Field
Embodiments of the present invention generally relate to systems and methods for remediating outbound messaging abuse. More specifically, embodiments of the present invention provide for systems and methods of allowing service providers filter outbound subscriber email traffic for spam and/or worm-oriented messages using one or more of individual subscriber email sending reputation, real-time analysis of message content and behavior-based anomaly detection.
Description of Related Art
Reputation has become a new frontier in spam fighting and many different companies have introduced reputation databases that provide insight into the historical email sending behavior of Internet Protocol (IP) addresses or email servers. These new email reputation services also are beginning to provide accreditation services, where email sending organizations that have no email sending history can pay to have one of these services vouch for them, presumably after a fair amount of due diligence has been done by the accrediting service.
Using reputation on the Internet to infer future behavior or to determine access to services is relatively new. However, there have been some implementations, such as EBay's seller reputation or Amazon's rating system for reviewers that have worked fairly well in minimizing participation risk. But, unlike the EBay and Amazon models, the email reputation schemes that have been introduced to the market build their reputation not from individuals, but rather from organizational identifiers, such as IP addresses or domain names.
There are problems with using IP addresses to track email sending behavior. For example, it is fairly common for a message to travel multiple hops before arriving at a recipient's email gateway, thus making it difficult to always identify the true IP address of the originating sender. In fact, as it turns out, those that would be most likely to hide their email sending identity or originating IP address, often will purposely route their messages through several unauthorized gateways.

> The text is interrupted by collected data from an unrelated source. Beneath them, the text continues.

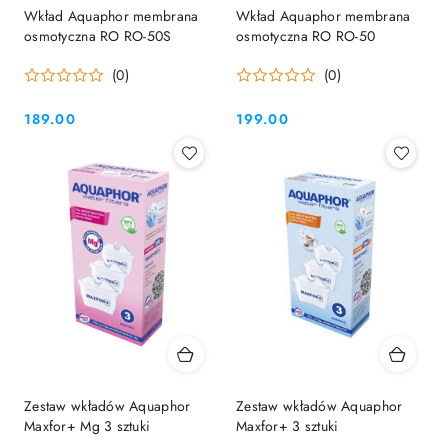
Wkład Aquaphor membrana
Wkład Aquaphor membrana
osmotyczna RO RO-50S
osmotyczna RO RO-50
(0)
(0)
189.00
199.00
Cena:
Cena:
Zestaw wkładów Aquaphor
Zestaw wkładów Aquaphor
Maxfor+ Mg 3 sztuki
Maxfor+ 3 sztuki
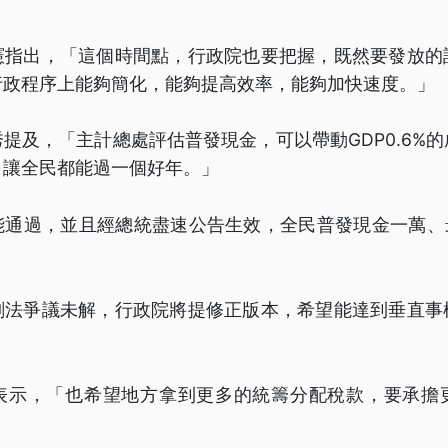
憲指出，「這個時間點，行政院也要把握，既然要發放的
行政程序上能夠簡化，能夠提高效率，能夠加快速度。」
提及，「主計總處評估普發現金，可以帶動GDP0.6%
，讓全民都能過一個好年。」
能通過，並且經總統盡速公告生效，全民普發現金一萬、最
劃法爭議未解，行政院將提修正版本，希望能達到垂直事
表示，「也希望地方拿到更多的統籌分配稅款，要承擔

Meanwhile, because the email protocol does not provide for authentication, domain name reputation for email sending has not had an opportunity to be successful. However, the industry anticipates adopting a protocol extension that will remove fraudulent email envelopes and provide reputation services with a static identity for organizations in which email sending behavior can be associated.
Since IP addresses and domain names are usually tied to organizations, they are often shared by all the end-users within those organizations. Most Internet service providers use dynamic IP addresses for their subscribers, which provide a new IP address with each Internet session. Other service providers and enterprises force their end users to send their messages through authenticated email gateways that have their own shared IP addresses. The lack of persistent identity with IP addresses poses a real risk for email sending reputation, which will mostly be based on transient user behavior.
For organizations with small groups of email senders it is probably okay for their reputation to be tied to a domain name; however, for larger businesses and service providers, this creates an enormous challenge as the organizational reputation is constructed from the aggregate of each individual user's behavior. In some instances, millions of independent end users are responsible for an organization's email sending behavior. Worse yet, an end user's identity can be hijacked by a spam sending virus, thereby compounding the trust problem.